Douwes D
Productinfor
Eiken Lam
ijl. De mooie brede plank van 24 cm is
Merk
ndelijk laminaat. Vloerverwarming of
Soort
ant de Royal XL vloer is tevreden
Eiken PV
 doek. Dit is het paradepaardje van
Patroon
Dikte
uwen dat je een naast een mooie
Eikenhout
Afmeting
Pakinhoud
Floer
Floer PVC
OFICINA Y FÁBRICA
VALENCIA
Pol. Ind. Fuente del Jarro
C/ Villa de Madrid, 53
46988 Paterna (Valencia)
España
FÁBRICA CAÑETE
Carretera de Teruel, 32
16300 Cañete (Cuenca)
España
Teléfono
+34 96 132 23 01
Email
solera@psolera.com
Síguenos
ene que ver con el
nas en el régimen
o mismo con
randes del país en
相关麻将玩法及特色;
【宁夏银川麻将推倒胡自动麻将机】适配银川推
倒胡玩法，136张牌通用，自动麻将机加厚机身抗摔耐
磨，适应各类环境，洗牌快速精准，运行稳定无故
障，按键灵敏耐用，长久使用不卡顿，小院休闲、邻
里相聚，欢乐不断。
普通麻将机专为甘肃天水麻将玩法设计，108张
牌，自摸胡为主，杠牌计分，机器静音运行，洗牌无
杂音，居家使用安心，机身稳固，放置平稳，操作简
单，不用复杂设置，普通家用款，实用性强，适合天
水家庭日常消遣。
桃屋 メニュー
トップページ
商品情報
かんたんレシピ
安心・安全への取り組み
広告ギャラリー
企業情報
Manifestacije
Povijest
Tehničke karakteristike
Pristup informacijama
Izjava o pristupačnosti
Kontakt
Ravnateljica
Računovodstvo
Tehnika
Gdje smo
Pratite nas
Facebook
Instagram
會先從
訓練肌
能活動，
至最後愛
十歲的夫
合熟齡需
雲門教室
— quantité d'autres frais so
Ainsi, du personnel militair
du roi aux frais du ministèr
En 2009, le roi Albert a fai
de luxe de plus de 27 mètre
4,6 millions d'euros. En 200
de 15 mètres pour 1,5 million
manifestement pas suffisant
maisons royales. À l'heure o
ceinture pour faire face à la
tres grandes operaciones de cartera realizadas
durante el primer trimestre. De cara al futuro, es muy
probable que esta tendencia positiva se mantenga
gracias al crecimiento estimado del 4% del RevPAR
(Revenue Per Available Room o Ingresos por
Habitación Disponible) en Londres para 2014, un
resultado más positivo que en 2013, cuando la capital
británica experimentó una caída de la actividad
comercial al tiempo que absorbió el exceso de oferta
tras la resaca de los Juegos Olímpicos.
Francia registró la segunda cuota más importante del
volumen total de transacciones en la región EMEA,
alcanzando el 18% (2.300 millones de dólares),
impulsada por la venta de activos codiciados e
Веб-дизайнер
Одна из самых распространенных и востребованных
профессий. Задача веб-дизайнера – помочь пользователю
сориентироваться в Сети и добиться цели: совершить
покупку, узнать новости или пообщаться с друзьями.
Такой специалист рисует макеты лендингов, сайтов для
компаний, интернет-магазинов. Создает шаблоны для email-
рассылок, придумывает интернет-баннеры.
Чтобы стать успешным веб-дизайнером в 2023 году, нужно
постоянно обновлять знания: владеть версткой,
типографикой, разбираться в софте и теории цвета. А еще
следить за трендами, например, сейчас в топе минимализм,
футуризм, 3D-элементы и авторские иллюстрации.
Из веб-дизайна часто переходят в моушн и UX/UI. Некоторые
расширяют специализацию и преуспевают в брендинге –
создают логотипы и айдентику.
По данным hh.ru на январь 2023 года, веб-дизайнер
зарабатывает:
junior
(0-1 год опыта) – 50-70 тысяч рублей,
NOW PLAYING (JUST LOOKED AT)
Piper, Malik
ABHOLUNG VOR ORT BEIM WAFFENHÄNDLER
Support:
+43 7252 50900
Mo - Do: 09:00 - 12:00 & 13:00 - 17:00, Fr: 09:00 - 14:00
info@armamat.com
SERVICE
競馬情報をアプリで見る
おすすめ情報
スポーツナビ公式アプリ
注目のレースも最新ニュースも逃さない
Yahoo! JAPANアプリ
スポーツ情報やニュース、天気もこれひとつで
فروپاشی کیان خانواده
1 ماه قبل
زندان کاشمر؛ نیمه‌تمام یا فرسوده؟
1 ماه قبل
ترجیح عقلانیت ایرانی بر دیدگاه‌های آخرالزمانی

TASK INSTRUCTIONS:
The answer must hold exactly the lines of the entries above, from the first line through the line that contains "tras la resaca de los Juegos Olímpicos.", and no others.

COMPLETED TASK:
Douwes D
Productinfor
Eiken Lam
ijl. De mooie brede plank van 24 cm is
Merk
ndelijk laminaat. Vloerverwarming of
Soort
ant de Royal XL vloer is tevreden
Eiken PV
 doek. Dit is het paradepaardje van
Patroon
Dikte
uwen dat je een naast een mooie
Eikenhout
Afmeting
Pakinhoud
Floer
Floer PVC
OFICINA Y FÁBRICA
VALENCIA
Pol. Ind. Fuente del Jarro
C/ Villa de Madrid, 53
46988 Paterna (Valencia)
España
FÁBRICA CAÑETE
Carretera de Teruel, 32
16300 Cañete (Cuenca)
España
Teléfono
+34 96 132 23 01
Email
solera@psolera.com
Síguenos
ene que ver con el
nas en el régimen
o mismo con
randes del país en
相关麻将玩法及特色;
【宁夏银川麻将推倒胡自动麻将机】适配银川推
倒胡玩法，136张牌通用，自动麻将机加厚机身抗摔耐
磨，适应各类环境，洗牌快速精准，运行稳定无故
障，按键灵敏耐用，长久使用不卡顿，小院休闲、邻
里相聚，欢乐不断。
普通麻将机专为甘肃天水麻将玩法设计，108张
牌，自摸胡为主，杠牌计分，机器静音运行，洗牌无
杂音，居家使用安心，机身稳固，放置平稳，操作简
单，不用复杂设置，普通家用款，实用性强，适合天
水家庭日常消遣。
桃屋 メニュー
トップページ
商品情報
かんたんレシピ
安心・安全への取り組み
広告ギャラリー
企業情報
Manifestacije
Povijest
Tehničke karakteristike
Pristup informacijama
Izjava o pristupačnosti
Kontakt
Ravnateljica
Računovodstvo
Tehnika
Gdje smo
Pratite nas
Facebook
Instagram
會先從
訓練肌
能活動，
至最後愛
十歲的夫
合熟齡需
雲門教室
— quantité d'autres frais so
Ainsi, du personnel militair
du roi aux frais du ministèr
En 2009, le roi Albert a fai
de luxe de plus de 27 mètre
4,6 millions d'euros. En 200
de 15 mètres pour 1,5 million
manifestement pas suffisant
maisons royales. À l'heure o
ceinture pour faire face à la
tres grandes operaciones de cartera realizadas
durante el primer trimestre. De cara al futuro, es muy
probable que esta tendencia positiva se mantenga
gracias al crecimiento estimado del 4% del RevPAR
(Revenue Per Available Room o Ingresos por
Habitación Disponible) en Londres para 2014, un
resultado más positivo que en 2013, cuando la capital
británica experimentó una caída de la actividad
comercial al tiempo que absorbió el exceso de oferta
tras la resaca de los Juegos Olímpicos.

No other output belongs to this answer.